Urban Gardening als Lösung der Hungersnot
Aktuelle entwicklungspolitische Initiativen mit Fokus auf Urban Gardening bergen das Potenzial einer Aufwertung des Lebensstandards der Bevölkerung in Schwellen- und Entwicklungsländern auf verschiedensten Ebenen. Nicht zuletzt der Wissenstransfer, der mit den Projekten einhergeht, ist dabei wichtig für einen langfristigen Nutzen des Konzepts. Durch die simplen Methoden vor Ort kann sichergestellt werden, dass viele Menschen an den Projekten teilnehmen können, wodurch viel produziert werden kann. Dies ist nicht nur in Bezug auf die Deckung des Eigenbedarfes ausschlaggebend für den Erfolg des Konzeptes, sondern auch für die lokale Wirtschaft.
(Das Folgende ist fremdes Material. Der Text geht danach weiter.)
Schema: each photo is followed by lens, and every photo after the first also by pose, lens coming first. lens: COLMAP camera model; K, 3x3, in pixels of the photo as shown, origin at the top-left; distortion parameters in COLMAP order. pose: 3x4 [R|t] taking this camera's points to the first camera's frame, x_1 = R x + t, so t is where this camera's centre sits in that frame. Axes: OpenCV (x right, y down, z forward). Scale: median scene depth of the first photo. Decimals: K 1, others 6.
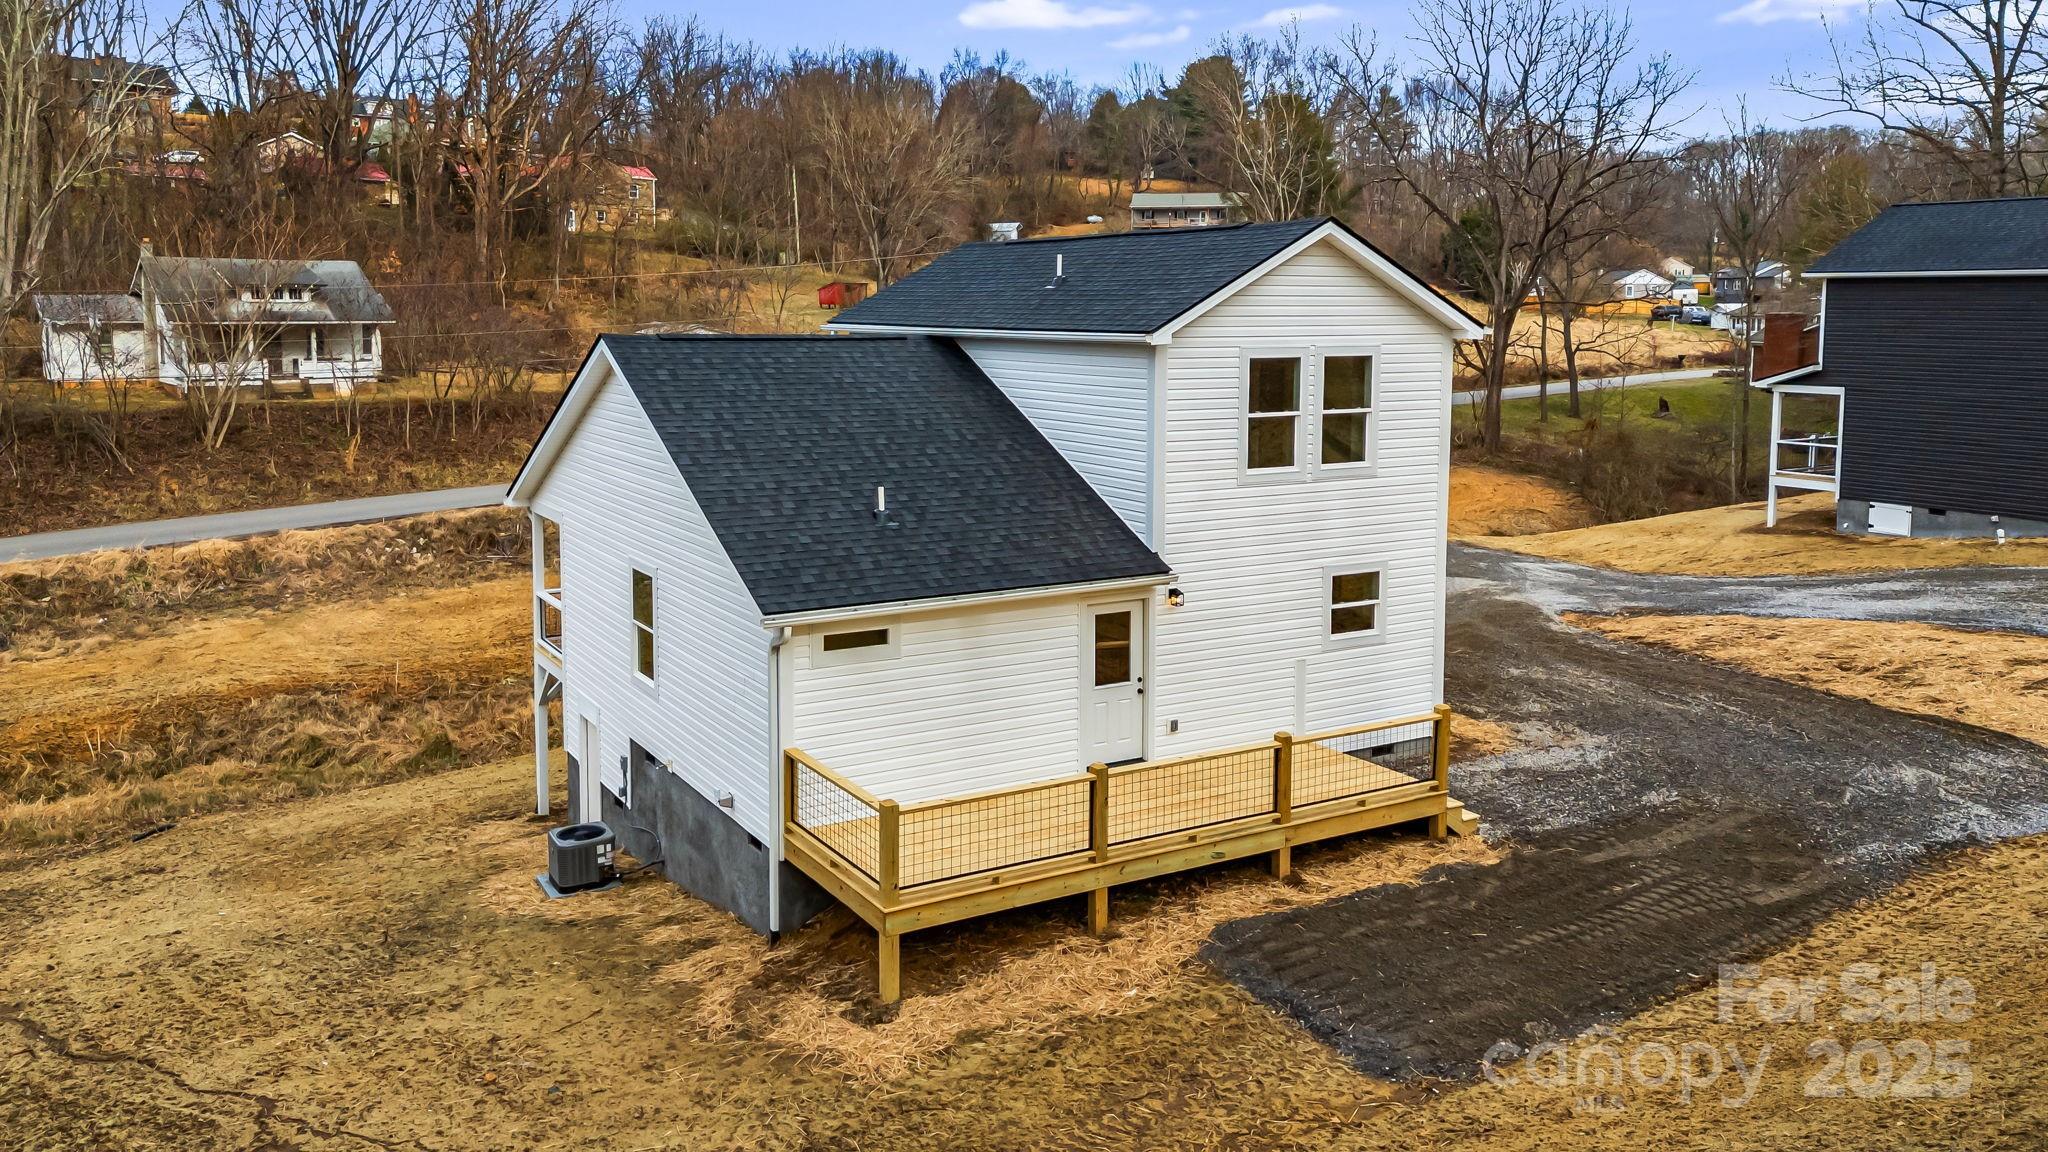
lens RADIAL K [[1551.1, 0, 1008.5], [0, 1551.1, 437.6], [0, 0, 1]] dist [0.057147, -0.005064]
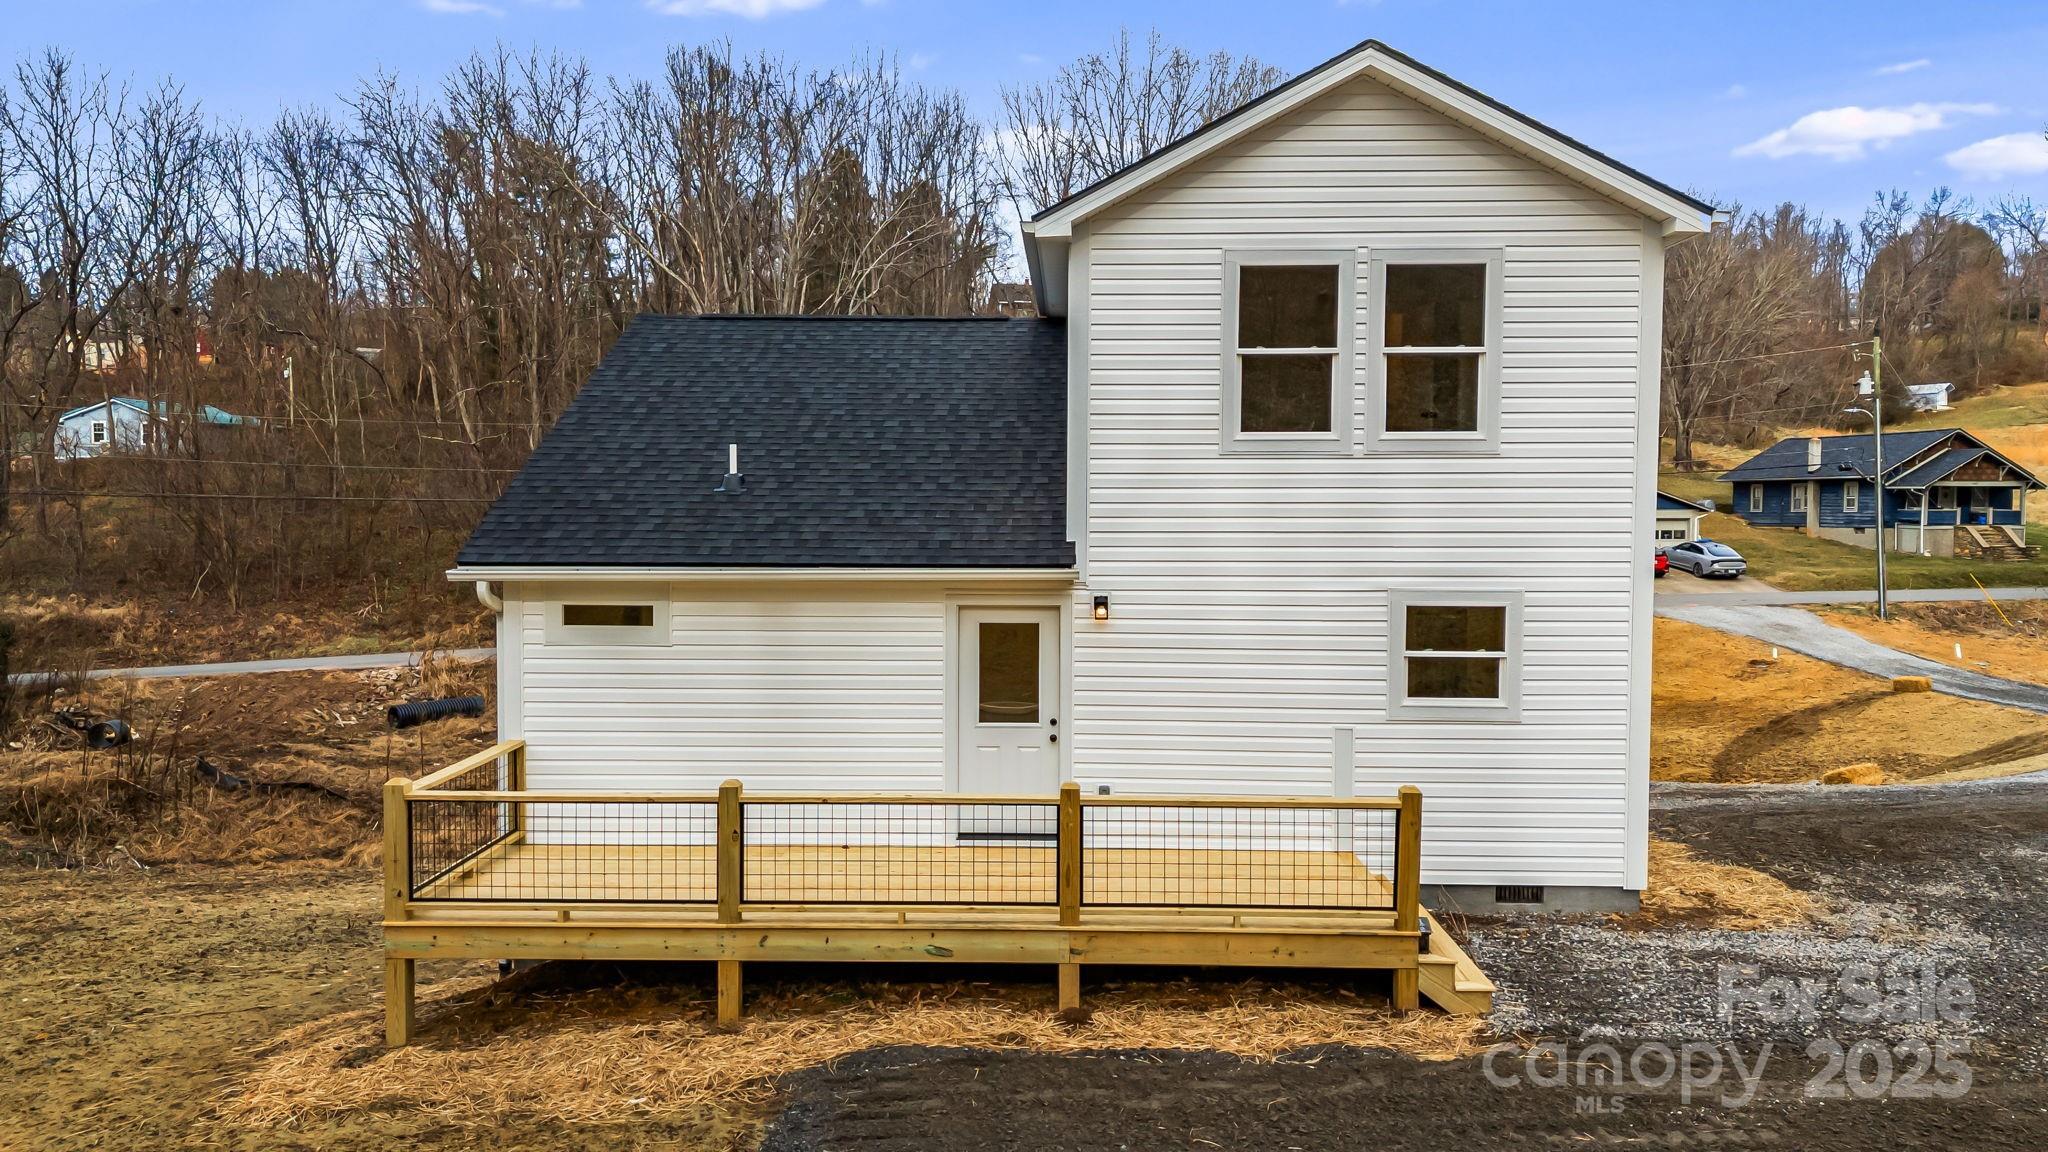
lens RADIAL K [[1524.8, 0, 1029.0], [0, 1524.8, 570.6], [0, 0, 1]] dist [0.067882, -0.052157]
pose [[0.845883, 0.022769, -0.532883, 0.445910], [-0.045694, 0.998509, -0.029869, 0.108286], [0.531408, 0.049615, 0.845662, 0.402818]]
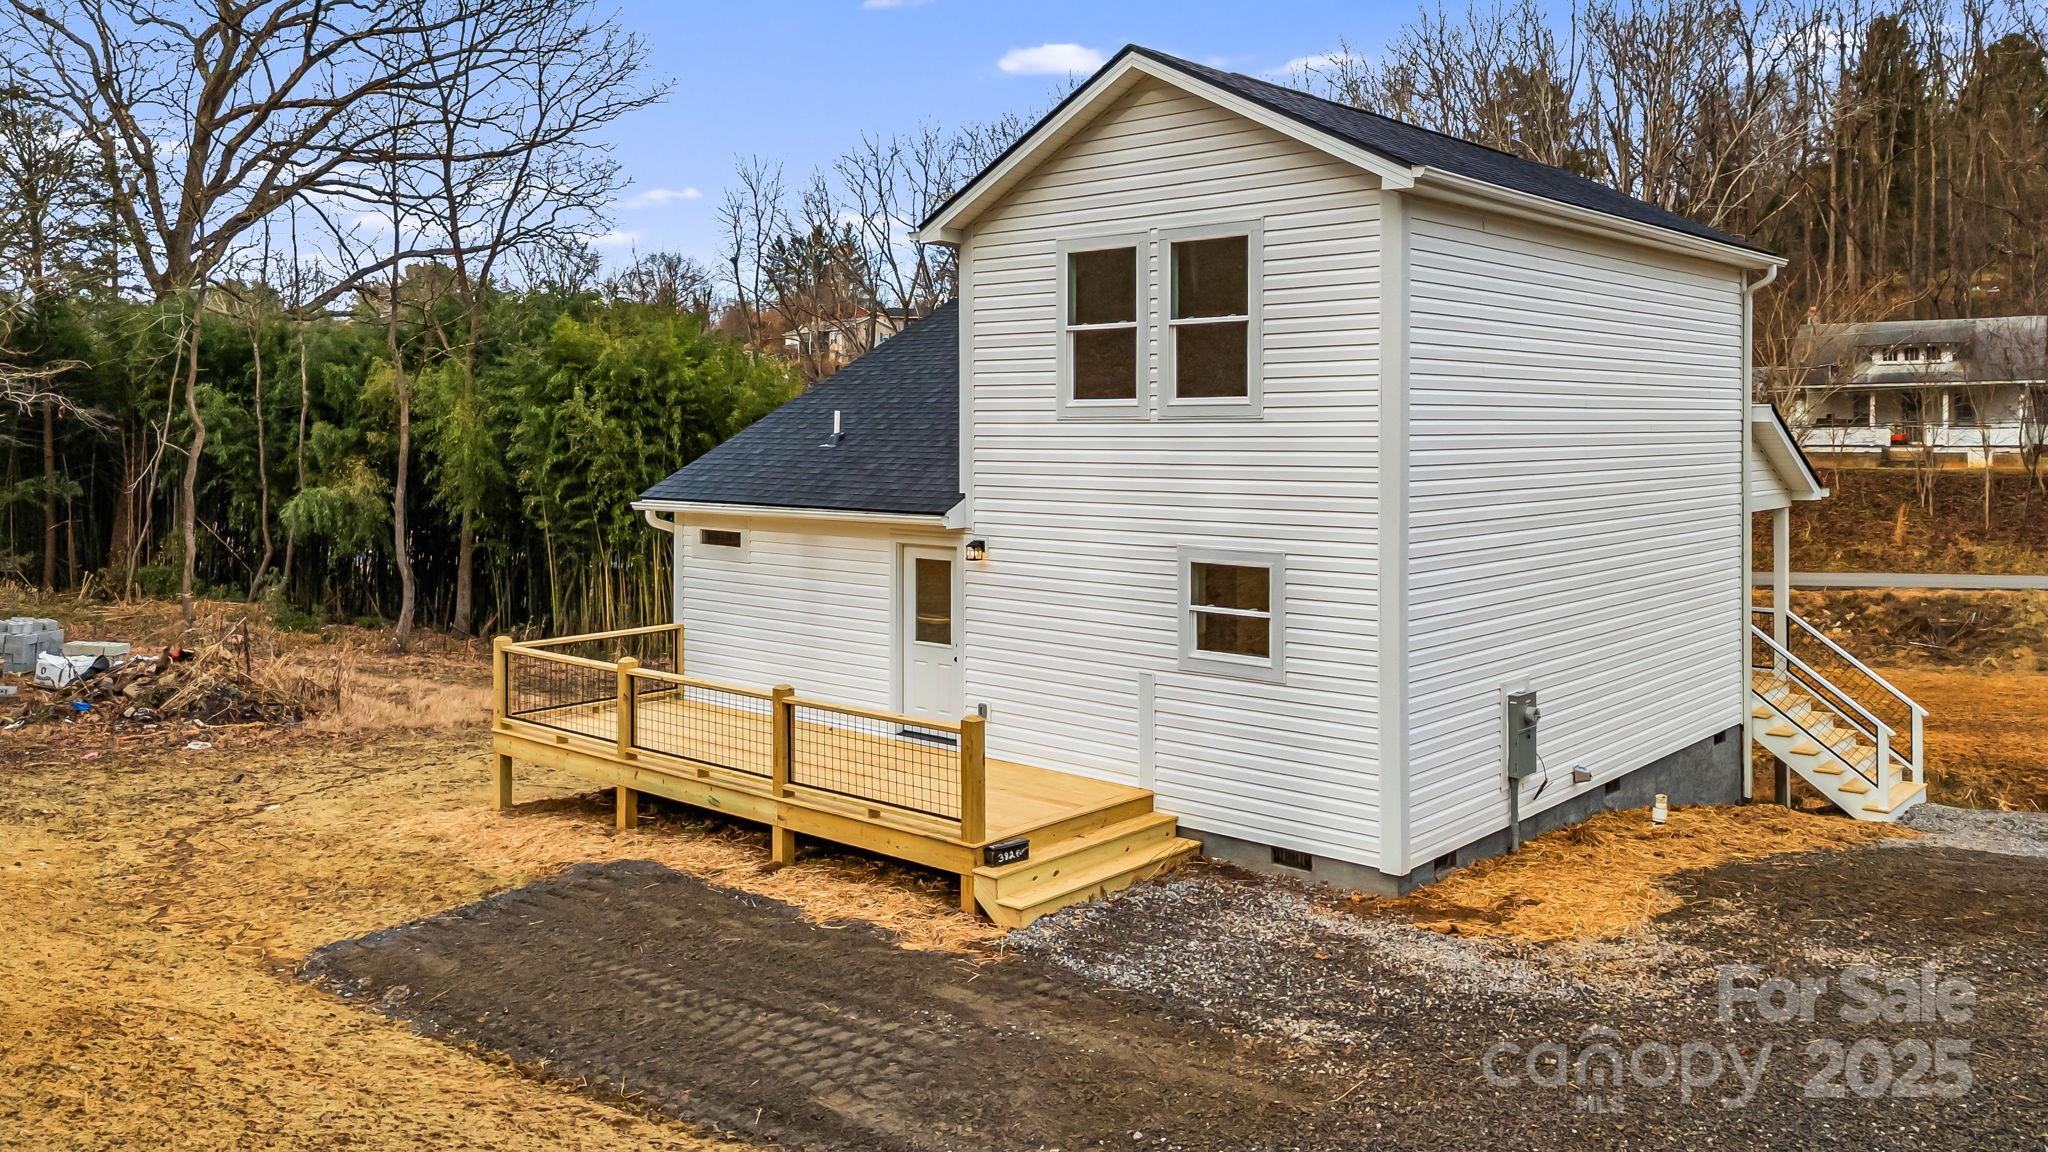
lens RADIAL K [[1551.1, 0, 1008.5], [0, 1551.1, 437.6], [0, 0, 1]] dist [0.057147, -0.005064]
pose [[0.297428, 0.004820, -0.954732, 0.897710], [-0.078985, 0.996684, -0.019574, 0.058303], [0.951471, 0.081232, 0.296822, 0.769359]]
Die gesteigerte regionale Lebensmittelproduktion lässt es zu, den Import in diesem Bereich zu senken, wodurch wichtige monetäre Mittel anderweitig eingesetzt werden können, zum Beispiel im Bildungssektor oder in der Forschung. Zudem kann dieses zusätzliche Budget in den Auf- und Ausbau der Infrastruktur fließen und so Handelswege schaffen, um Produkte und Güter schneller und effizienter im Land zu verteilen. Durch die Erweiterung von Branchen, wie Transport und Handel werden zusätzliche Arbeitsplätze geschaffen. Vom urbanen Gartenbau profitieren demnach nicht nur einzelne Farmer und deren Familien, sondern idealerweise die gesamte Landesbevölkerung. Urban Gardening bietet den Ausgangspunkt zur Selbstversorgung in Schwellen- und Entwicklungsländern und ist als Träger des entwicklungspolitischen Fortschrittes nicht zu unterschätzen. Eine Förderung solcher Projekte ist unerlässlich, um der Krisensituation in der weltweiten unzureichenden Verteilung von Lebensmitteln entgegen zu treten, sodass die Bekämpfung des Welthungers mit einfachen Maßnahmen wie Stadtgärten keine Frage mehr ist, sondern die Antwort.